Haematopoietic stem cell transplantation (HCT) is a critical treatment for various blood-related disorders, such as leukemia. Mobilizing sufficient hematopoietic progenitor cells (HPCs) from healthy donors is a key factor for successful transplantation. To address this challenge, plerixafor, a selective CXCR4 antagonist, has been developed as an effective mobilization agent.
Plerixafor: a Selective CXCR4 Antagonist Used for Haematopoietic Cell Transplantation Research
Plerixafor is a selective CXCR4 antagonist that has emerged as an effective mobilization agent. It works by disrupting the CXCR4-CXCL12 axis, which normally retains HPCs within the bone marrow niche. By blocking this pathway, plerixafor promotes the migration of HPCs into peripheral blood, facilitating their collection for transplantation.
The Effect of Plerixafor
Devine et al. studied 25 healthy related donors in 2008. They used plerixafor at 0.24 mg/kg without G-CSF. The median CD34+ cell count was 2.9 × 10⁶/kg. Hauge et al. in 2014 gave plerixafor at 0.24 mg/kg to six healthy stem cell donors. They achieved a median CD34+ cell count of 10.2 × 10⁶/kg. Gattillo et al. in 2015 used plerixafor at 0.35 mg/kg in ten healthy family donors. They obtained a median CD34+ cell count of 5.9 × 10⁶/kg.

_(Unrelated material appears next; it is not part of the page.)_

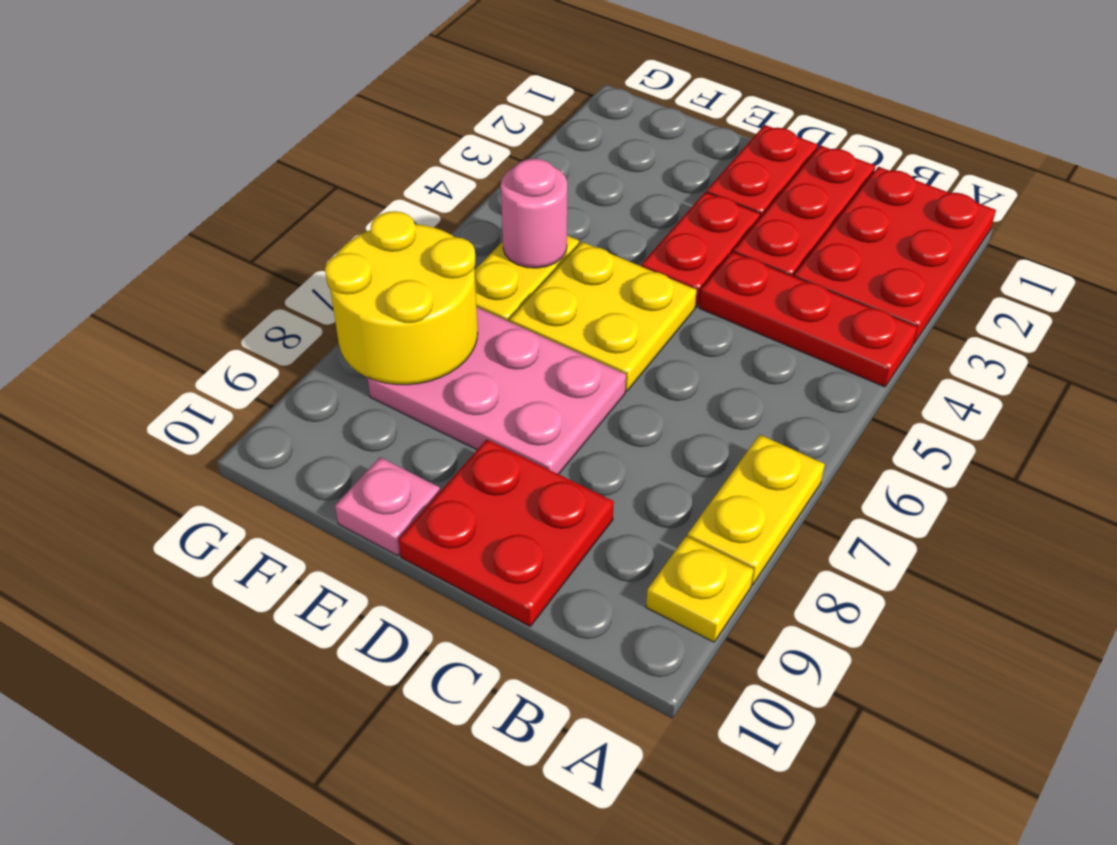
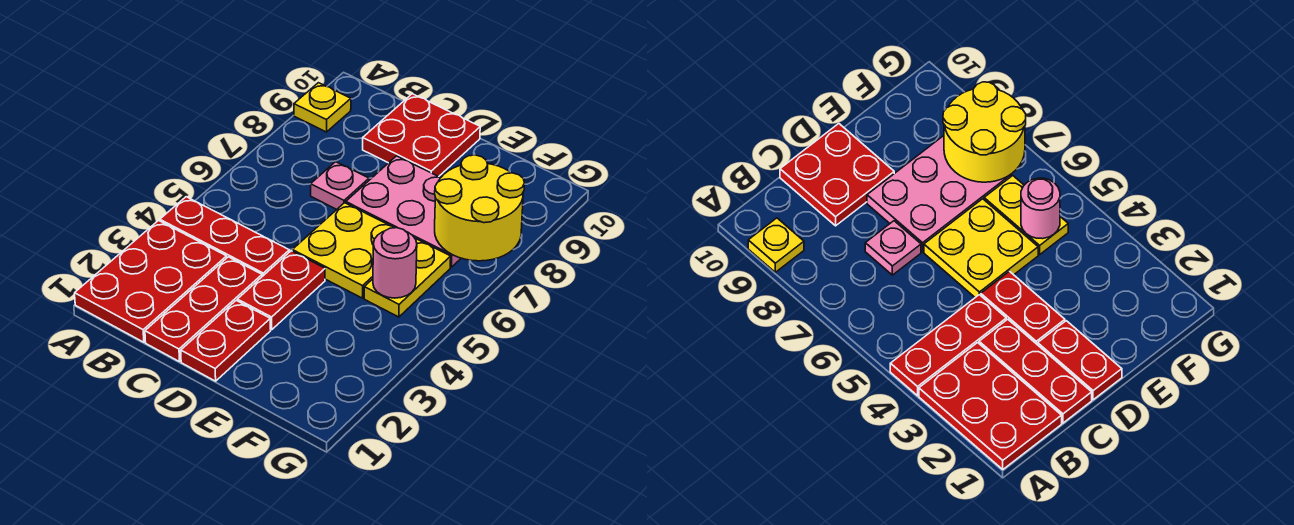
yellow plate A7:A8 level 1 -> none
pink plate E10 level 1 -> pink plate C7 level 1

Schroeder et al. in 2017 administered intravenous plerixafor at 0.08–0.48 mg/kg to 50 donors. They found the maximally effective dose was 0.32 mg/kg. Teipel et al. in 2018 compared cellular products in G-CSF mobilized HDs before and after additional plerixafor. They found plerixafor increased total nucleated cells, including CD19+ B cells, CD4+ and CD8+ T cells, and CD34+ haematopoietic stem and progenitor cells.
In summary, plerixafor is a selective CXCR4 antagonist which has proven effective in HCT research. It boosts HPC yield in healthy donors, whether used alone or with G-CSF. Moreover, it is generally well tolerated. Additionally, Plerixafor shows promise for enhancing transplant outcomes, particularly in addressing mobilization failure.